* [Requisitos do exercício]
A. Indique todos os temas a que, segundo a citação no texto sobre os jovens e a COP, estão viradas as propostas a levar à COP.
B. Prossiga, por favor, com o texto sobre os jovens e a COP a partir do ponto em que termina.

* [Texto de estudo]

As propostas a levar à COP, que conhece, são “todas muito viradas para transição energética, utilização de energias renováveis, também agora relacionadas com todas as questões geopolíticas, libertar a utilização de combustíveis fósseis. Mas, há um trabalho muito maior a fazer”, diz.
“No diploma do Conselho Europeu já falam sobre a questão dos recursos hídricos, como garantir a sua proteção, o que já é um bom passo. Mas é preciso olhar para todos os setores económicos e o grande desafio, como jovens, é mesmo pensar no nosso modelo económico, passar de um modelo de constante crescimento para um que seja de desenvolvimento sustentável”.
Podcast Somar Ideias
A mobilização dos jovens contra as alterações clim(...)

* [Registos fornecidos]

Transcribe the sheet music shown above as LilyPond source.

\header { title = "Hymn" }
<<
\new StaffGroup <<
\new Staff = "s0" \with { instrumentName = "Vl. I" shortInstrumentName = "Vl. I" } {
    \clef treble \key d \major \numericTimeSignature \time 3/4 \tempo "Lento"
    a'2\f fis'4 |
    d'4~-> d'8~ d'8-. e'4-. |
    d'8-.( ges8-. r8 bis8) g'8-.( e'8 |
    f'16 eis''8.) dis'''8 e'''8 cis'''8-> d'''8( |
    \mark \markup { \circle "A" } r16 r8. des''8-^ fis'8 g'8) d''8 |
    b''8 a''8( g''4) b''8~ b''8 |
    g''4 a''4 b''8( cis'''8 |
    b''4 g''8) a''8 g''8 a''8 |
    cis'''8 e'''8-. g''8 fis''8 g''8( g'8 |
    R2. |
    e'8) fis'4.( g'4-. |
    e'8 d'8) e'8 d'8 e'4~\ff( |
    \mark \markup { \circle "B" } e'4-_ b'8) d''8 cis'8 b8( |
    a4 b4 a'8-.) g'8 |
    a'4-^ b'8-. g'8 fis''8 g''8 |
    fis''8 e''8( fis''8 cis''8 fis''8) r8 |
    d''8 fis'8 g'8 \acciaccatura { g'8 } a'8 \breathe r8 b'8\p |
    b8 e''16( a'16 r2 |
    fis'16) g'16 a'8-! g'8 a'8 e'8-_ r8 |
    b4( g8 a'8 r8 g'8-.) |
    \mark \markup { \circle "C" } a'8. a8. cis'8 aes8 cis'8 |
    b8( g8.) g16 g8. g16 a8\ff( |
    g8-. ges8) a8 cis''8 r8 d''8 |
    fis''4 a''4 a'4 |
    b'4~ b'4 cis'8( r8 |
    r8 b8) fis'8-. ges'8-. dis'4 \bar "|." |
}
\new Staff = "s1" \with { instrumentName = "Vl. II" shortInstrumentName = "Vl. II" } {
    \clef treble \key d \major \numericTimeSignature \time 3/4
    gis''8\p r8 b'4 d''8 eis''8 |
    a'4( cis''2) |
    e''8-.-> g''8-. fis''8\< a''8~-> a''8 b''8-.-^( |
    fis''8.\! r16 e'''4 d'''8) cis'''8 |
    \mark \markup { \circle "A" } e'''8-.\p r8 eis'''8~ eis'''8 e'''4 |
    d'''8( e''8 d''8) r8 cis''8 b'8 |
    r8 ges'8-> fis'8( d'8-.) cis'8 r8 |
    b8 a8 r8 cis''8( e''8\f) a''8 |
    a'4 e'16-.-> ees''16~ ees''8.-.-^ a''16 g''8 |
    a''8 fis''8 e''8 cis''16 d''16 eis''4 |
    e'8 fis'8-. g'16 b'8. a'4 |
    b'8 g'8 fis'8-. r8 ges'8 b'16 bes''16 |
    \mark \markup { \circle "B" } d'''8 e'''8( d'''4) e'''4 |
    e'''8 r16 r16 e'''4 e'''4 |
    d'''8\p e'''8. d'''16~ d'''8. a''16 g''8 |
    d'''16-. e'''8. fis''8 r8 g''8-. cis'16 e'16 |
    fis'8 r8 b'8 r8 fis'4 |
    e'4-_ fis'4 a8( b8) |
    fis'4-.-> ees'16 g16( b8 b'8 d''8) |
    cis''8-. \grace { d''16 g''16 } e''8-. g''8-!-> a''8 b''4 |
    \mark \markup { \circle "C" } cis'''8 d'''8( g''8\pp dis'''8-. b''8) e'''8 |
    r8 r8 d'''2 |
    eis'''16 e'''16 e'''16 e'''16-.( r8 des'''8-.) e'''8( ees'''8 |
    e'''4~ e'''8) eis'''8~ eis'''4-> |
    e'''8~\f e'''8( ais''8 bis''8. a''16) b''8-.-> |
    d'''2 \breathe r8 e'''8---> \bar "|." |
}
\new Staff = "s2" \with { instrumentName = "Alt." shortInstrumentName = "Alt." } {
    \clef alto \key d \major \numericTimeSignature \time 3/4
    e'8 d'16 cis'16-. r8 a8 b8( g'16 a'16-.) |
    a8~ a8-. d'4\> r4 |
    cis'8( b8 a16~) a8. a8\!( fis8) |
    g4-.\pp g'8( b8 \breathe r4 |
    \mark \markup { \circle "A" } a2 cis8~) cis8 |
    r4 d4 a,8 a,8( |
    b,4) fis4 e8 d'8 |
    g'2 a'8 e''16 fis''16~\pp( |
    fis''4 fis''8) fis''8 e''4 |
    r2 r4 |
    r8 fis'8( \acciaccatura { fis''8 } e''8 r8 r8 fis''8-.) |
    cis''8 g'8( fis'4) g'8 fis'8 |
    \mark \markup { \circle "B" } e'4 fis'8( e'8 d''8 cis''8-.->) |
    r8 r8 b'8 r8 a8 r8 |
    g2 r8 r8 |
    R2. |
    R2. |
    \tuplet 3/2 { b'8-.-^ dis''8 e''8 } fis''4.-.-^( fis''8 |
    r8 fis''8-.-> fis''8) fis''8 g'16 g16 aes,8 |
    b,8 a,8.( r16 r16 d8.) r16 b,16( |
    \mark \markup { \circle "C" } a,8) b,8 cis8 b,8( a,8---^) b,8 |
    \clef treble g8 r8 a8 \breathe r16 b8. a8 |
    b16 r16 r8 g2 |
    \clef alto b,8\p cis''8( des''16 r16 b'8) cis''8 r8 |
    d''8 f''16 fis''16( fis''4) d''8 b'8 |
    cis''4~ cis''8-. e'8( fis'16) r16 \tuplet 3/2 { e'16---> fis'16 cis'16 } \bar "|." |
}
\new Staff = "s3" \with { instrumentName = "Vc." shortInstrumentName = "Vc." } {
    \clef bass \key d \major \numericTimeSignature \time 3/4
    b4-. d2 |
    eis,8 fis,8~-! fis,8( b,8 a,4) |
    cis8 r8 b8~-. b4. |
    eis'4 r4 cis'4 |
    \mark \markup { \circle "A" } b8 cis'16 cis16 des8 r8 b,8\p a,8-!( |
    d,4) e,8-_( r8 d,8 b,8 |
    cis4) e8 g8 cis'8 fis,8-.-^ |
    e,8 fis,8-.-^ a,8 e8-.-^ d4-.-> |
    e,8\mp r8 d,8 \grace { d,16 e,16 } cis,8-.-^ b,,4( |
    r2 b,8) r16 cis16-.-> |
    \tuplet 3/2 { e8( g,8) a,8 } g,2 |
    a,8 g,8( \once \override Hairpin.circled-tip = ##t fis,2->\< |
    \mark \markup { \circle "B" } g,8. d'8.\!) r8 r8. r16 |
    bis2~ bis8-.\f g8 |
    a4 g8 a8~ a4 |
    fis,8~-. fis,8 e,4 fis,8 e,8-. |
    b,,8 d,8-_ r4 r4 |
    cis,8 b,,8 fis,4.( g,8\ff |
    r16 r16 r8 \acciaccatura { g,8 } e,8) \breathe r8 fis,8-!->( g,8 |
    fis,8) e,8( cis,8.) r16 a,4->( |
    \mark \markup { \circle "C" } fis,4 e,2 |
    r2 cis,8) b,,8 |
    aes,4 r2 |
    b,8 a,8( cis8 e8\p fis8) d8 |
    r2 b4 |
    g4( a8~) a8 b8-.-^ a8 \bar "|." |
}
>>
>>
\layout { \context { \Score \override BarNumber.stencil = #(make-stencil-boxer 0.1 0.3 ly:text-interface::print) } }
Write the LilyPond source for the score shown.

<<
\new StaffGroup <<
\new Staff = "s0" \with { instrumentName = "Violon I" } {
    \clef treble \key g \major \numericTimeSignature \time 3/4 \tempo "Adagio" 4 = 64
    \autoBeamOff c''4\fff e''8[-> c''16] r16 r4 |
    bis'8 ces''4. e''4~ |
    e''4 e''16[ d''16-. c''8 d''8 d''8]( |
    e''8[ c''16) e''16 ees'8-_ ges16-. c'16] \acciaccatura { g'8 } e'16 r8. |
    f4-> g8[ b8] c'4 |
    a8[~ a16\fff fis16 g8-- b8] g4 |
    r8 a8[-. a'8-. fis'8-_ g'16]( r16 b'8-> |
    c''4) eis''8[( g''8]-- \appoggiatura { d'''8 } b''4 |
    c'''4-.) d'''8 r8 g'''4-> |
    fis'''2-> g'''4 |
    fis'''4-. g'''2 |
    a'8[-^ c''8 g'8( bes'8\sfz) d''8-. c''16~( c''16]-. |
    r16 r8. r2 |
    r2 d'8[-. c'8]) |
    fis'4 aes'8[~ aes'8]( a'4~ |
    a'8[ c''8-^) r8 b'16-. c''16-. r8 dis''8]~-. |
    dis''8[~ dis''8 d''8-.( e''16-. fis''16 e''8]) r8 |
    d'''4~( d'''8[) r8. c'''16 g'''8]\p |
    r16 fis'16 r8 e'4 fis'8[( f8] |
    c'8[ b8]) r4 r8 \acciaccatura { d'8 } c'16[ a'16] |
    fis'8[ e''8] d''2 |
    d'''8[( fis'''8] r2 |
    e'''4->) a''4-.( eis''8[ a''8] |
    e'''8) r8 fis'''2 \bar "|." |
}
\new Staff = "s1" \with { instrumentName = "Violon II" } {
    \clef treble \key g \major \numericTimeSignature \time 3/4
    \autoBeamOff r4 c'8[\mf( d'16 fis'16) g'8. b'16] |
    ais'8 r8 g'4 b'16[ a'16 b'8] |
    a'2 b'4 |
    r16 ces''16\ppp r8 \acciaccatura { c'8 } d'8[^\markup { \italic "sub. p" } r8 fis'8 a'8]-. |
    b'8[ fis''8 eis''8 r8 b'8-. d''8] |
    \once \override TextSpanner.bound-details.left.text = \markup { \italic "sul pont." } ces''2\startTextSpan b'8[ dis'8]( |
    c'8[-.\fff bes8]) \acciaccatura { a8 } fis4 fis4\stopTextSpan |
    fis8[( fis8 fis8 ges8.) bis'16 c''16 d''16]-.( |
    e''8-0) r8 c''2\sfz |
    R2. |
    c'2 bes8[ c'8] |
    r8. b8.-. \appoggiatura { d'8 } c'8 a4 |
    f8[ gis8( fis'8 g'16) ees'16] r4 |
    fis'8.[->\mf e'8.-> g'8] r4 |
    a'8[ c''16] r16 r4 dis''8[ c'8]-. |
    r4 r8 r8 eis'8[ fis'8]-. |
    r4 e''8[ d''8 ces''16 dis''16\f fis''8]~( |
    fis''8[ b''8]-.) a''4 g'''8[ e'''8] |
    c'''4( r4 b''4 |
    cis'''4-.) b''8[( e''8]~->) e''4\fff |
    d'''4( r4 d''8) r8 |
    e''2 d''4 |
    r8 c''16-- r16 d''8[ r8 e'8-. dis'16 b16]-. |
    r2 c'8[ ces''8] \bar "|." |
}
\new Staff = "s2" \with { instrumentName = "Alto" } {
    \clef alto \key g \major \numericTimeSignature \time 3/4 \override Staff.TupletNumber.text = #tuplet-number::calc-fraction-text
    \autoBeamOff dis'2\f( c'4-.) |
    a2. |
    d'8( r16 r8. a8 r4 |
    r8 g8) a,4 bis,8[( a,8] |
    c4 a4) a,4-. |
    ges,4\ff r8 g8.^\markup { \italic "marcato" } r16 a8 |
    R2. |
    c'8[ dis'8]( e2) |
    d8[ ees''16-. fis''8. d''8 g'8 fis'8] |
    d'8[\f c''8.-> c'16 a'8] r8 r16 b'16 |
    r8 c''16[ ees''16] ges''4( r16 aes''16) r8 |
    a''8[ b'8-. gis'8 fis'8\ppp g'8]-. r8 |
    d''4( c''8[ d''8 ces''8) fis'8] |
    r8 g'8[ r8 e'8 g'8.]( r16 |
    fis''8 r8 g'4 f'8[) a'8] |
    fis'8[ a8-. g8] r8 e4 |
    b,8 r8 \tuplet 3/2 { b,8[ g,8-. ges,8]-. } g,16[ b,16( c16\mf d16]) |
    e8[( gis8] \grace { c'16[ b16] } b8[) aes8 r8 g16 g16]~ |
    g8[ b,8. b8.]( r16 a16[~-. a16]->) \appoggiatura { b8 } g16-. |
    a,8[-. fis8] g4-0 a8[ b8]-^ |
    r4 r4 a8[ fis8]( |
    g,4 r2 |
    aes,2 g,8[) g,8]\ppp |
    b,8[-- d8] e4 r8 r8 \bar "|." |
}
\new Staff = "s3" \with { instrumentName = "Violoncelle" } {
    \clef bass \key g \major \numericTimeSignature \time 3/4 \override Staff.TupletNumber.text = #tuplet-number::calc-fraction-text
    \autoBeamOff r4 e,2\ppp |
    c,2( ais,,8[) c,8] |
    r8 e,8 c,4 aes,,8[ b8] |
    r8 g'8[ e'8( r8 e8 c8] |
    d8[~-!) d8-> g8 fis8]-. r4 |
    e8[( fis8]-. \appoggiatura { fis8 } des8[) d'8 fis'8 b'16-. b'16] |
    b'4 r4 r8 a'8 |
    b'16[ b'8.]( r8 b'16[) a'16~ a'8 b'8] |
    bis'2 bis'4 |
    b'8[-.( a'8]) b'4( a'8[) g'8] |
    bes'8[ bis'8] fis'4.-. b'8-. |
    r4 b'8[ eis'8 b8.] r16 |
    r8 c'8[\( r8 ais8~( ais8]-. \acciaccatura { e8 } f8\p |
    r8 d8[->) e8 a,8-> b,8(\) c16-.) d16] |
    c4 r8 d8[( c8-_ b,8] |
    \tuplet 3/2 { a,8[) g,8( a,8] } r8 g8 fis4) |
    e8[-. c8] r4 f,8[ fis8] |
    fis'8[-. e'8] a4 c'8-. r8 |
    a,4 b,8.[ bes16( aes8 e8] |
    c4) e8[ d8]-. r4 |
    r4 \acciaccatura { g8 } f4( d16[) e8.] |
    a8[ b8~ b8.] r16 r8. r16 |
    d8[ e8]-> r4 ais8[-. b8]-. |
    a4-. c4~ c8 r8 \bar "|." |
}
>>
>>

* [Respostas numeradas]
A.
- Transição energética
- Utilização de energias renováveis
- Todas as questões geopolíticas
- Libertar a utilização de combustíveis fósseis

B.
De uma coisa tem a certeza: Não resulta continuar criar “financiamentos e fundos” para apoiar os países que mais sofrem com as alterações climáticas, o foco tem de ser a educação.
“Mais do que pagar para compensar os danos que lhes causamos, se não os ensinarmos a usar os recursos que têm disponíveis, se não os apoiarmos com pequenos projetos que podem ter localmente, o que vai acontecer é que vamos continuar a assistir a estes fenómenos de migração global, a refugiados climáticos. É necessário que os países considerados mais desenvolvidos estejam disponíveis para não apoiar só financeiramente, mas com conhecimento e com execução no terreno”, propõe.
Os jovens têm muita tendência para o comportamento radical, mas às vezes nem têm consciência da razão porque o fazem
Embora critique a escolha do Dubai para realizar a COP28, por ter um “mercado à base de petrolíferas e da transformação de combustíveis fósseis”, a altura para realizar a cimeira não podia ser melhor, em contraponto aos excessos da recente Black Friday e todo o consumismo que toma conta de tantos neste aproximar do Natal. A solução encontra-a nos alertas que o Papa Francisco tem feito.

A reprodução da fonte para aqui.